- _Things to do_:
**A)** Using the passage on temporal join partitioning, decide whether each statement agrees with it: (i) logical replication always leads to physical replication; (ii) tuple replication makes the individual fragments larger; (iii) the fragments can be kept disjoint. For each, answer yes or no and quote the deciding words of the passage.
**B)** Proceed with the passage on temporal join partitioning, picking up after its last sentence.

- _Given text_:
== Segment start ==

The basic temporal join strategy employing symmetric partitioning is built upon equation (3.6). It will be discussed in section 4.4.2. This will reveal the problem that the fragments Rk ($k=1,\dots,m$) cannot be disjoint because of the temporal intersection condition. This leads to certain negative implications:

1.
Replication Overhead:  During the partitioning process, a lot of tuples have to be (logically) replicated to be placed into several fragments. Please note that this logical replication   does not necessarily translate into a physical replication : when working on a shared-memory machine tuple fragments might be represented as an index, i.e. a set of pointers that refer to the actual locations in memory or on disk where the tuples are stored. In this case, the logical replication causes an additional effort when building these indices. When working on a shared-nothing architecture, however, logical replication is likely to be translated into a physical replication. In both cases, logical replication causes an overhead.  
2.
Processing Overhead:  Because of tuple replication, the individual fragments become larger. Hence, processing the partial joins $R_k \Join_{\scriptscriptstyle C}Q_k$ requires more effort. This causes a processing overhead.

== Segment end ==

- _Extracted entries_:
== Segment start ==

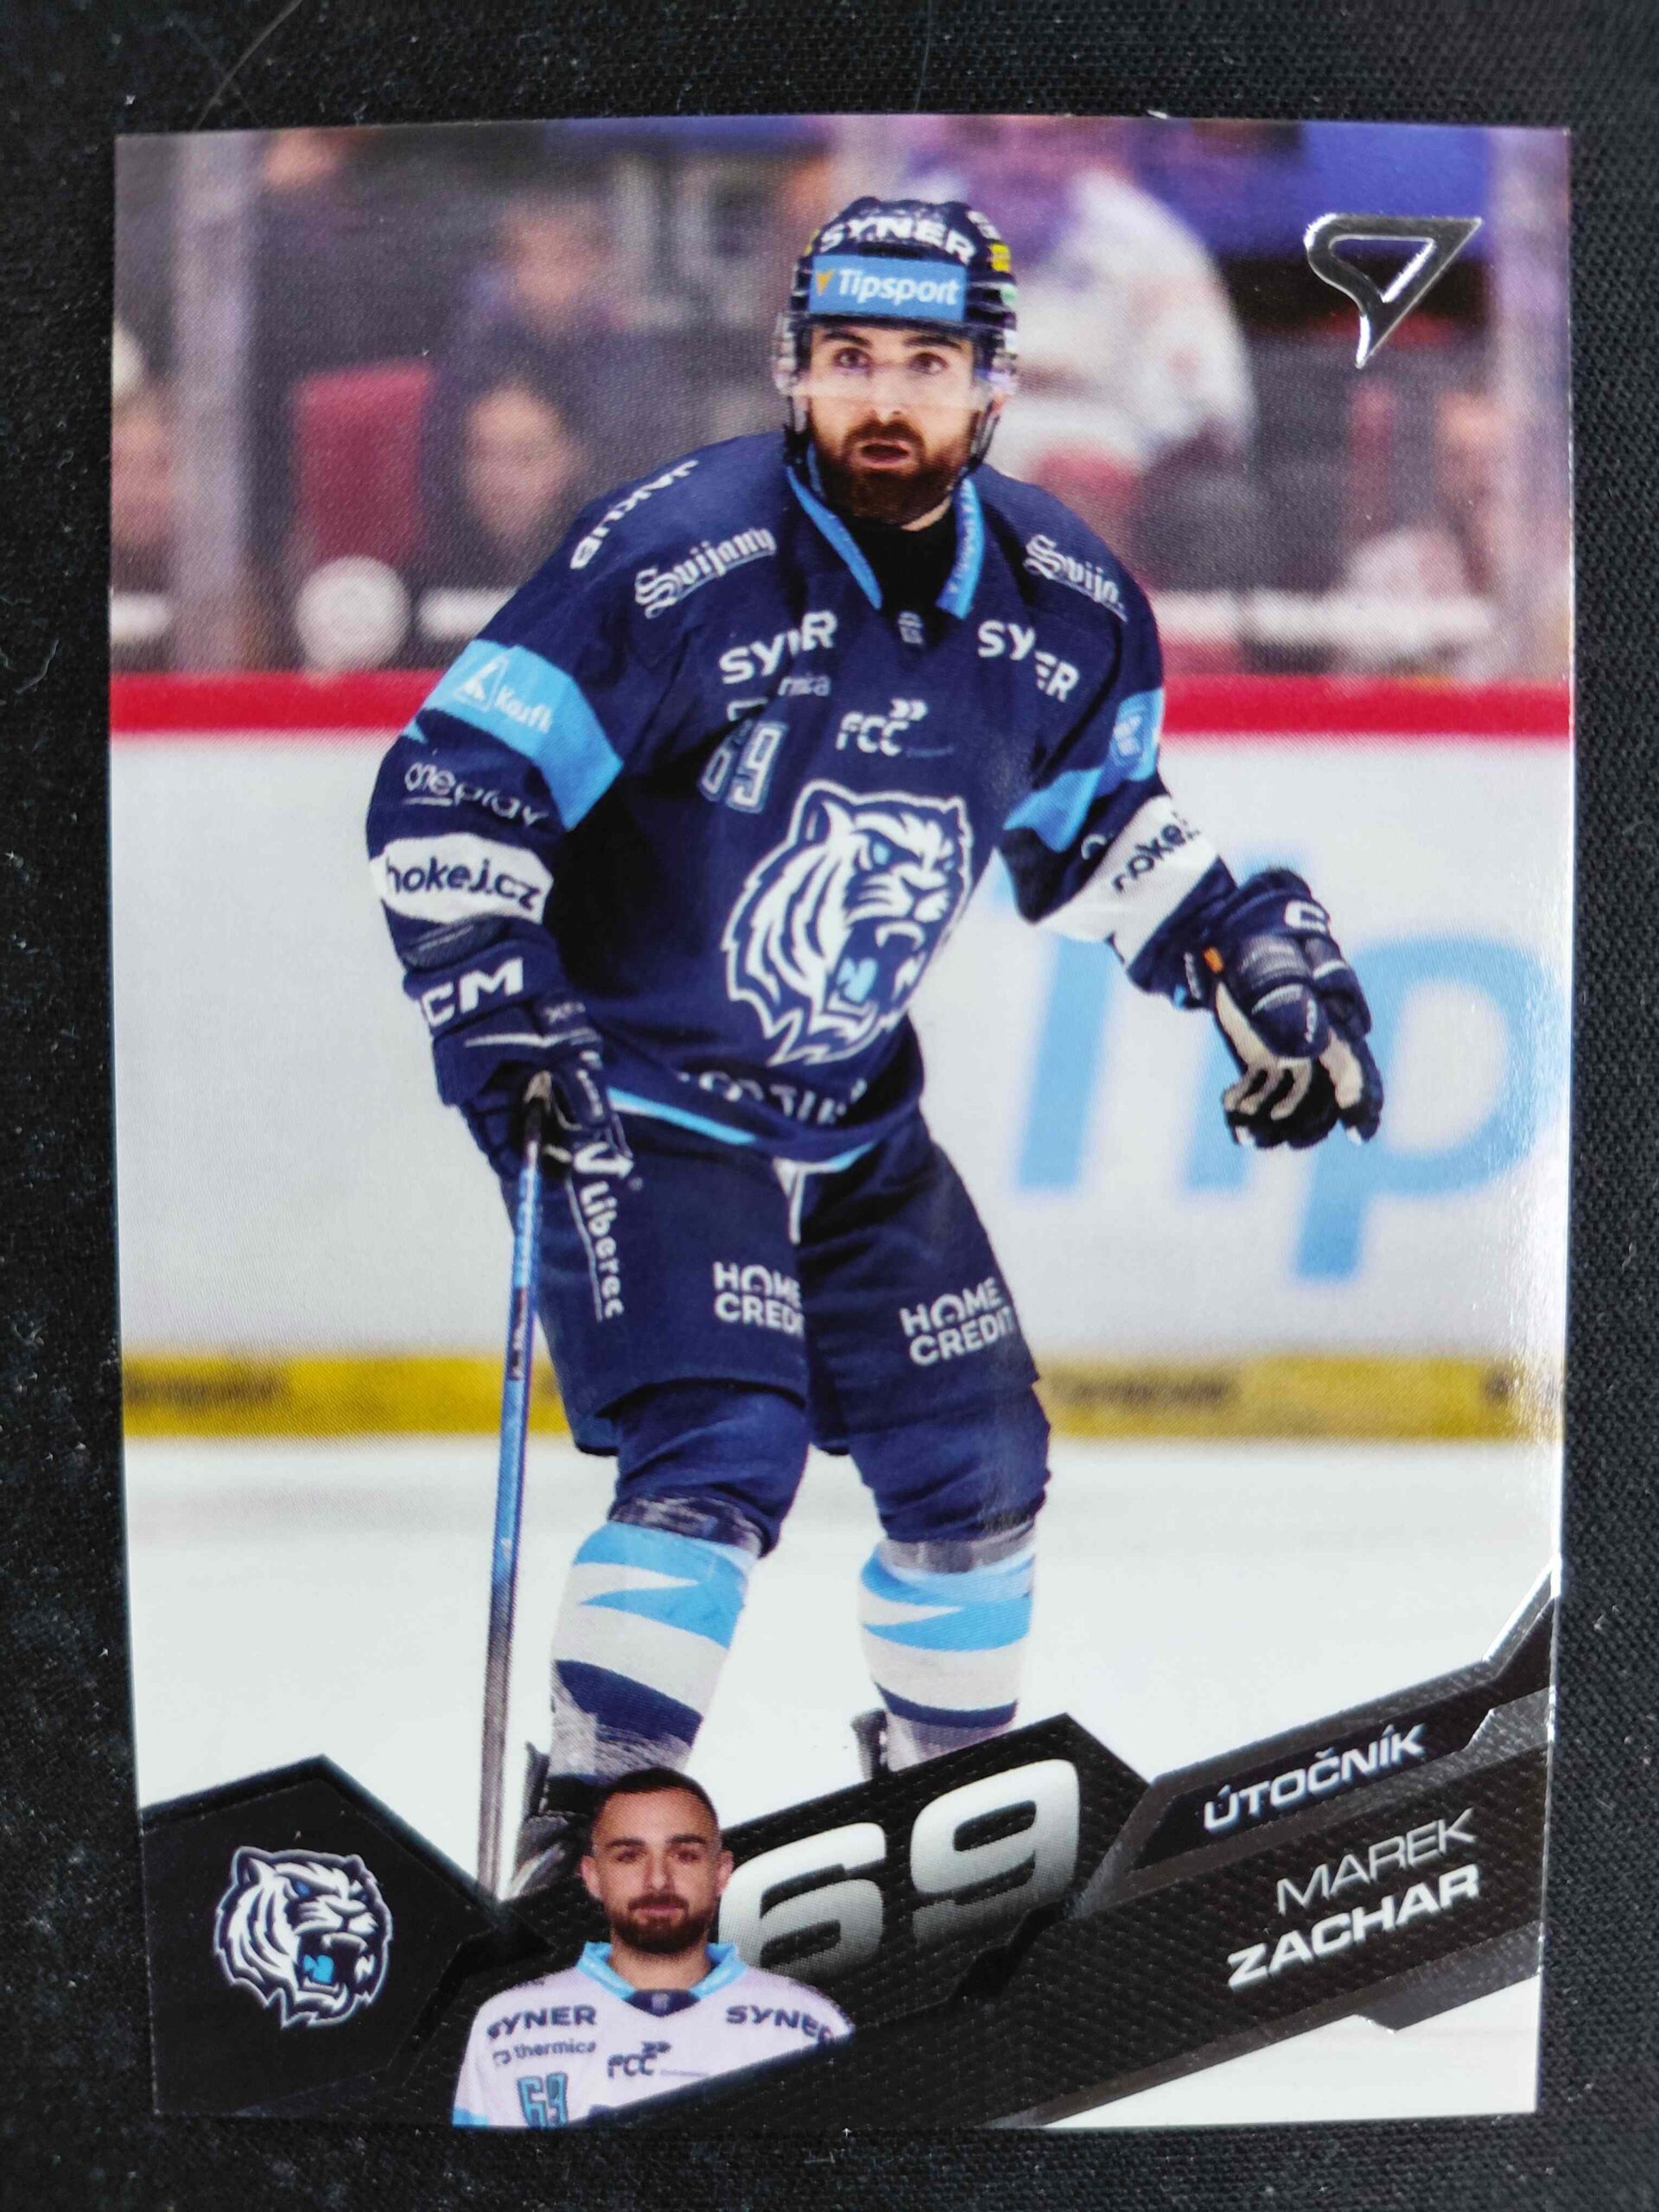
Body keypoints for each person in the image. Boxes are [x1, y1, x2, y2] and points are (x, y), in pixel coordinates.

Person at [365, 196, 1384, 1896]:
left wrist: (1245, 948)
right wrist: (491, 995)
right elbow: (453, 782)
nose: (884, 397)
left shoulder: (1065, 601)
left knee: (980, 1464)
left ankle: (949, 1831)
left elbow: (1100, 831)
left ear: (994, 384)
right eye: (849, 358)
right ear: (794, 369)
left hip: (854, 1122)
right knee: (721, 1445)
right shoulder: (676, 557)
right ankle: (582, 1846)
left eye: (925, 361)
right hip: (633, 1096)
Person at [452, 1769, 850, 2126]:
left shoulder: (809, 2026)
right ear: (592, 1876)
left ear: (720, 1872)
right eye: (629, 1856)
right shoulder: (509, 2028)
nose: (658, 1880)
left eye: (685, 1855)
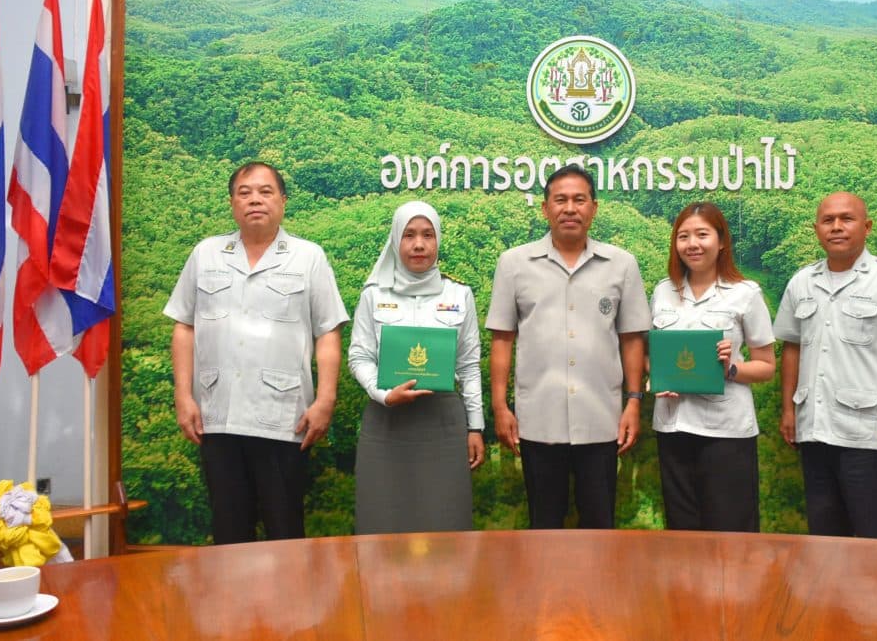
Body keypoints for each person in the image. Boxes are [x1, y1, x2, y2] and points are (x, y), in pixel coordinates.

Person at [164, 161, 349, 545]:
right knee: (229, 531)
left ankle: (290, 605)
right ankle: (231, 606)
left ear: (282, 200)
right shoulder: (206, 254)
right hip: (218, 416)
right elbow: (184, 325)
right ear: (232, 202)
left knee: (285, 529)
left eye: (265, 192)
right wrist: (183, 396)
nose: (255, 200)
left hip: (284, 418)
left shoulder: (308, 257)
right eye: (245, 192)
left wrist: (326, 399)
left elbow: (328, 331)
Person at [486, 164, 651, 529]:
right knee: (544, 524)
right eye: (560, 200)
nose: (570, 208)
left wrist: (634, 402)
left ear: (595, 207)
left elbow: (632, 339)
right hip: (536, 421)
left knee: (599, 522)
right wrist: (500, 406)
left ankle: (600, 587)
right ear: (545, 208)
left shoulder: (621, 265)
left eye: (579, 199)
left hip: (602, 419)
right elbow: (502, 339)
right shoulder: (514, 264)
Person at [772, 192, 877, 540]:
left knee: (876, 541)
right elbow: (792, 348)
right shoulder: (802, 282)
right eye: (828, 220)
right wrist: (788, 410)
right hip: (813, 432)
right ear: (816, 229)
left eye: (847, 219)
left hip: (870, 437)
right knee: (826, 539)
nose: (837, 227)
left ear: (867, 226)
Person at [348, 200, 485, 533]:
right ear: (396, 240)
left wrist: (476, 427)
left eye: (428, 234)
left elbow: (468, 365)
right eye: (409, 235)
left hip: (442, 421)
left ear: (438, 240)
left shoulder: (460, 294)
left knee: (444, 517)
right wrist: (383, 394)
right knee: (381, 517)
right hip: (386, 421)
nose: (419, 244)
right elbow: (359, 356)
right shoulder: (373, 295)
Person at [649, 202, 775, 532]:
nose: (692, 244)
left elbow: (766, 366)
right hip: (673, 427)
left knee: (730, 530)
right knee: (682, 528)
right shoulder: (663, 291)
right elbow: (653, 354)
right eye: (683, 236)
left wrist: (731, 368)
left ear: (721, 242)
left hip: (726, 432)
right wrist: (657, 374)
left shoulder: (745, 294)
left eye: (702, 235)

== Segment end ==

- _Answers to the exercise_:
**A)**
(i) No: "does not necessarily translate into a physical replication"
(ii) Yes: "Because of tuple replication, the individual fragments become larger."
(iii) No: "cannot be disjoint because of the temporal intersection condition"

**B)**
3.
Duplicates Overhead:  Tuple replication can also produce duplicates in the result which either cause a further overhead in subsequent stages of a query evaluation or which have to be removed which itself is a potentially expensive process.  
We will present algorithms that partially tackle these effects: As mentioned above, we will concentrate on the temporal intersection join. Many of its subtypes allow optimisations such as restricting the replication of tuples to one relation. During or contain joins are examples for that  . Leung and Muntz defined an assymmetry property  in order to identify join conditions which lead into such situations [Leung and Muntz, 1992]. Here, however, we assume the situation of the intersection join  in which both (or, more generally, all) participating relations require replication.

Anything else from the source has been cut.